The estimations of PWV over Athalassa station in Nicosia derived from the GNSS receiver (near-real-time), the HATPRO MWR (continuous), the radiosonde (point values), and the ERA5 (hourly) together with the 10 min rain from the Cyprus DoM during 1–4 May (event 1), and 13–14 May 2025 (event 2) are presented in Figure 2. For event 2, there are no PWV data from the MWR, as the instrument was out of order. The time series analysis shows that the GNSS-PWV values have great similarity with the radiosonde point values and follow a very similar time evolution pattern to the ERA5-PWV with comparable values. The MWR-PWV shows excellent comparison with the GNSS-PWV before and after rain, while during the rainfall time, it significantly overestimates PWV, which is a well-known constraint for the performance of the MWR. During event 2, with 14 May being a day with heavy rainfall (accumulated rain at 20 mm), GNSS-PWV shows comparable performance with the radiosonde data, while compared to ERA5-PWV estimations, although they follow a similar pattern for most of the period before rain, GNSS-PWV takes lower values most of the time. Finally, for both events, PWV has an increasing trend before the rain starts, reaching a peak value during rainfall, followed by a decreasing trend after peak rainfall (except the ERA5-PWV in event 2 reaching a peak 1 h before the onset of rain).

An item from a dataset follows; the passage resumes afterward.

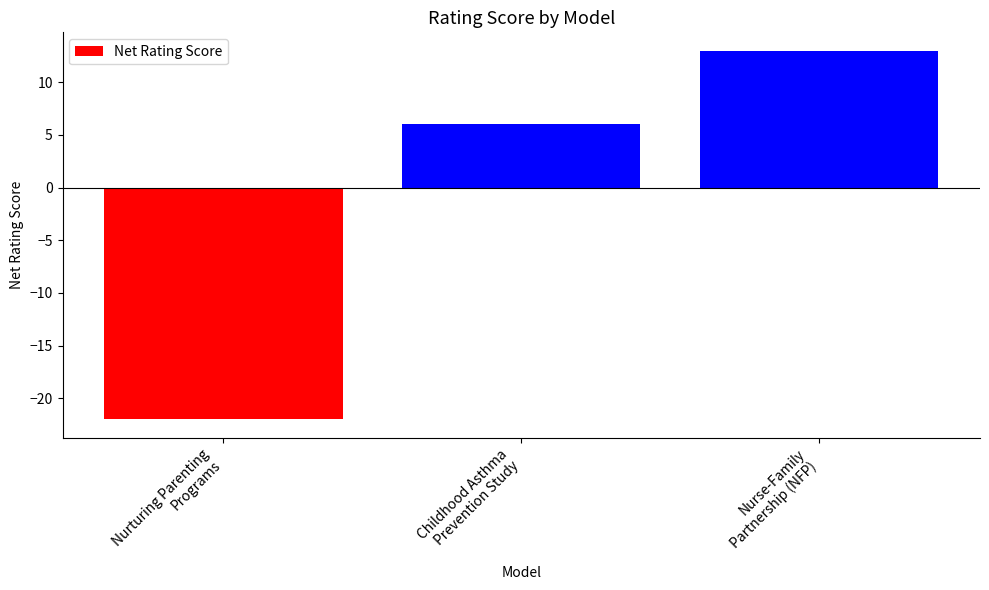

What is the smallest value displayed?

-22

4. Discussion and Conclusions

The first results of PWV monitoring over Athalassa station show a good comparison between the GNSS, MWR, radiosonde, and ERA5-derived PWV, especially during event 1, following a very similar time evolution pattern, with the exception of MWR-PWV during the time of rainfall on 4 May. The MWR-PWV values are too large when there is rainfall. This outcome is in agreement with other studies that also find that MWR-PWV is well intercompared with PWV derived from GNSS, radiosonde, and ECMWF reanalysis, but MWR measurements are often overestimated during rain [6,10,11]. Raindrops can attenuate and scatter the microwave radiation, impacting the accuracy of PWV retrievals. Moreover, water accumulation on the MWR radome can further impair measurements. The strong microwave signal from rain droplets can overwhelm the weaker signal from water vapor, which can explain the overestimation of MWR-PWV during rain, with larger raindrops having a more significant impact on MWR performance [14].

Finally, the concurrent time series of PWV and rain for the two events shows an increasing trend in GNSS-PWV before rainfall starts, with a peak value during the time of rain peak, followed by a decline, which is in agreement with the findings of recent studies investigating the PWV–rain relationship. These preliminary results are encouraging for the prospects of densely and highly accurate PWV monitoring, which will be used to investigate extreme precipitation events and improve short-range weather forecasting in Cyprus.